* Work item: Only the stretch below from the line holding "f_number: 6.3" through the line holding "focal_mm: 5.1" should be restated, word for word and with both ends included; pictures stay out.

Lens and sensor metadata
┏━━

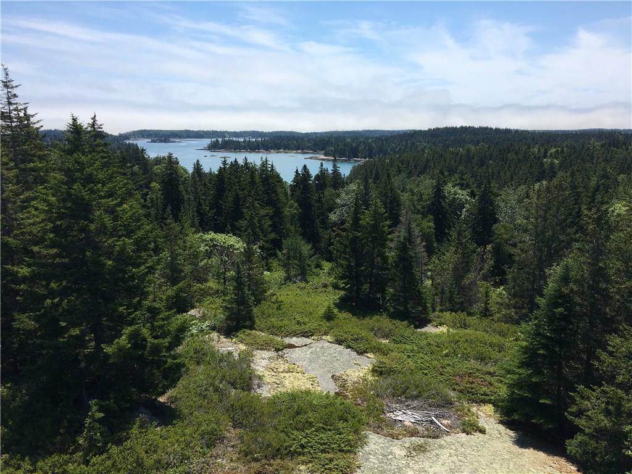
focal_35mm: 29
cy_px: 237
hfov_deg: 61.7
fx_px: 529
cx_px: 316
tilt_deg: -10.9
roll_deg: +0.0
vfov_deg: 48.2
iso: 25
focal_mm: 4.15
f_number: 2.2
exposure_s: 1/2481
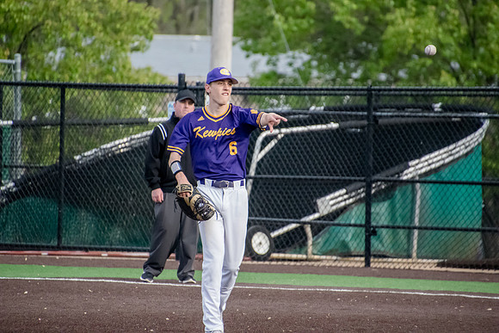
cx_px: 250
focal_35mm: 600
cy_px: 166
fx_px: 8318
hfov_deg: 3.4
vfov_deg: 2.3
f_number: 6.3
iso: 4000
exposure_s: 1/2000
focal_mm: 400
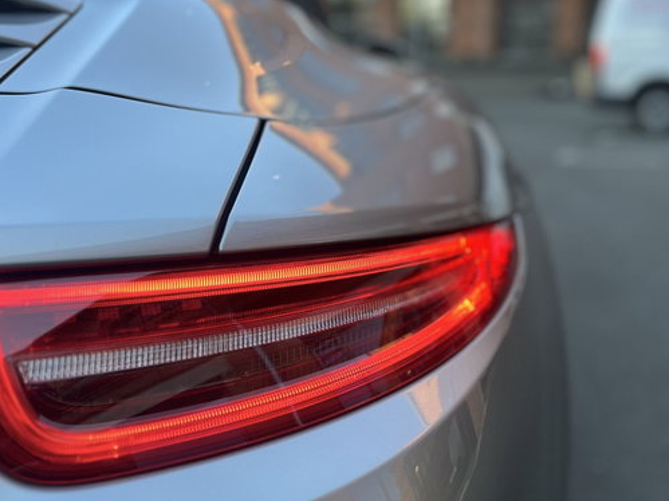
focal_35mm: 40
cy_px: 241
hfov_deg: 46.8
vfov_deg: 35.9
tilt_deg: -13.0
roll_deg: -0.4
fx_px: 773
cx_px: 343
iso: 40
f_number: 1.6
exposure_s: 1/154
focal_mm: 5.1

┗━━
┏━━

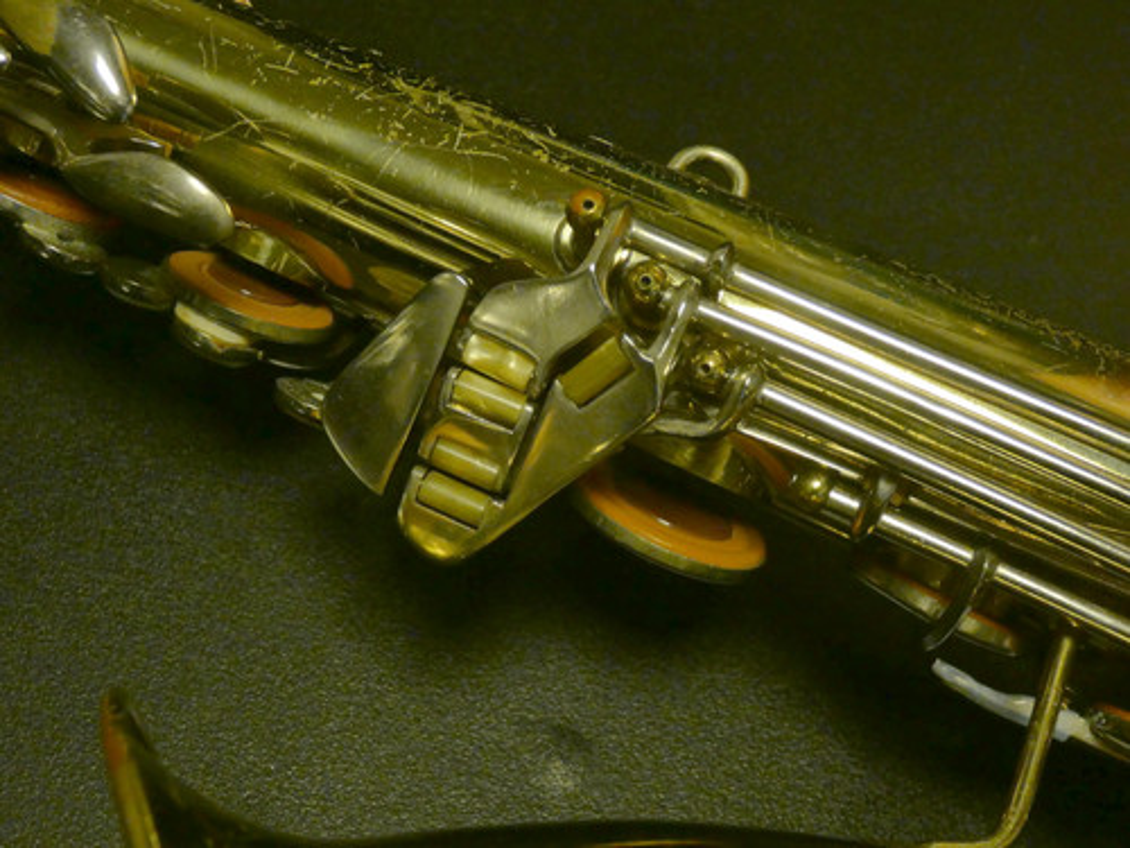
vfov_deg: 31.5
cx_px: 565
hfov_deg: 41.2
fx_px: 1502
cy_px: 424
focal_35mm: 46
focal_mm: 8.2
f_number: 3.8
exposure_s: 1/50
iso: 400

┗━━
┏━━

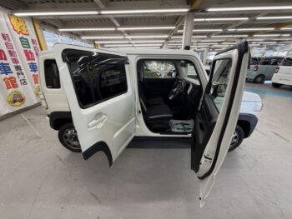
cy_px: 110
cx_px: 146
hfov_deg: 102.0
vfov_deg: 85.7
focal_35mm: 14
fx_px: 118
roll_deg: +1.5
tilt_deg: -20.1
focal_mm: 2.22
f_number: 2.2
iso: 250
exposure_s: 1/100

┗━━

* Answer space:
f_number: 6.3
iso: 4000
exposure_s: 1/2000
focal_mm: 400
focal_35mm: 40
cy_px: 241
hfov_deg: 46.8
vfov_deg: 35.9
tilt_deg: -13.0
roll_deg: -0.4
fx_px: 773
cx_px: 343
iso: 40
f_number: 1.6
exposure_s: 1/154
focal_mm: 5.1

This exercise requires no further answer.